**Action item:** Update the entries below so that every "Тринити" becomes "Trinity" and all other text stays unchanged. Leave the pictures out of your answer.

**Dataset:**
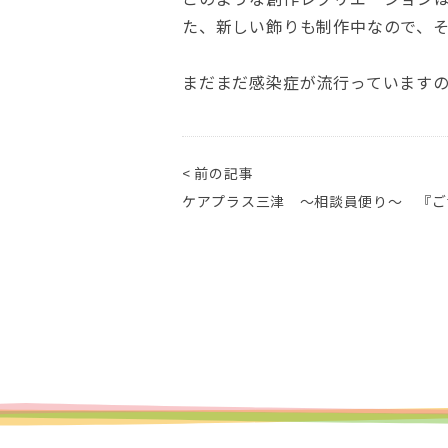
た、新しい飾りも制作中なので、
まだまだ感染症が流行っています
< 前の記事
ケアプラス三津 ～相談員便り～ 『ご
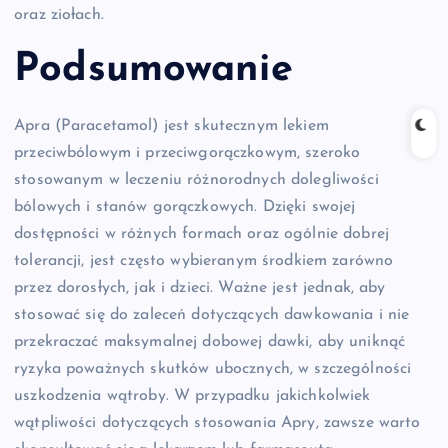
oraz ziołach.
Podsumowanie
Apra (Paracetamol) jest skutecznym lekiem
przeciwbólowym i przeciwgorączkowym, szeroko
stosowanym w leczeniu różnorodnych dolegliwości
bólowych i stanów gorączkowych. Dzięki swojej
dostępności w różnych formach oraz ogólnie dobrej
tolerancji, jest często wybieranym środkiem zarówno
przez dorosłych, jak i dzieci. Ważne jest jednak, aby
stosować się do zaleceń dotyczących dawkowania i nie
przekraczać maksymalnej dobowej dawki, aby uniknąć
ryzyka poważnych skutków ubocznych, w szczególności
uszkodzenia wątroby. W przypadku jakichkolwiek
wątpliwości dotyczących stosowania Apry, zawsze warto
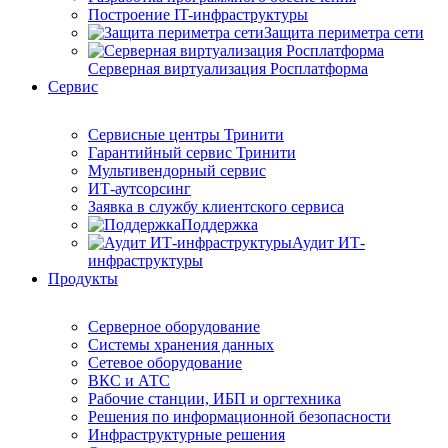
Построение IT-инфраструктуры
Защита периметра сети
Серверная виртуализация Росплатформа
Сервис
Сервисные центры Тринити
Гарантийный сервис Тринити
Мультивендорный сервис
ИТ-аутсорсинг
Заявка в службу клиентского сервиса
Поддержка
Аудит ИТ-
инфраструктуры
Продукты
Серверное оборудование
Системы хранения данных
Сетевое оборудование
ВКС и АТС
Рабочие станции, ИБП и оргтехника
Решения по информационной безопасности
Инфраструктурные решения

**Result:**
た、新しい飾りも制作中なので、
まだまだ感染症が流行っています
< 前の記事
ケアプラス三津 ～相談員便り～ 『ご
oraz ziołach.
Podsumowanie
Apra (Paracetamol) jest skutecznym lekiem
przeciwbólowym i przeciwgorączkowym, szeroko
stosowanym w leczeniu różnorodnych dolegliwości
bólowych i stanów gorączkowych. Dzięki swojej
dostępności w różnych formach oraz ogólnie dobrej
tolerancji, jest często wybieranym środkiem zarówno
przez dorosłych, jak i dzieci. Ważne jest jednak, aby
stosować się do zaleceń dotyczących dawkowania i nie
przekraczać maksymalnej dobowej dawki, aby uniknąć
ryzyka poważnych skutków ubocznych, w szczególności
uszkodzenia wątroby. W przypadku jakichkolwiek
wątpliwości dotyczących stosowania Apry, zawsze warto
Построение IT-инфраструктуры
Защита периметра сети
Серверная виртуализация Росплатформа
Сервис
Сервисные центры Trinity
Гарантийный сервис Trinity
Мультивендорный сервис
ИТ-аутсорсинг
Заявка в службу клиентского сервиса
Поддержка
Аудит ИТ-
инфраструктуры
Продукты
Серверное оборудование
Системы хранения данных
Сетевое оборудование
ВКС и АТС
Рабочие станции, ИБП и оргтехника
Решения по информационной безопасности
Инфраструктурные решения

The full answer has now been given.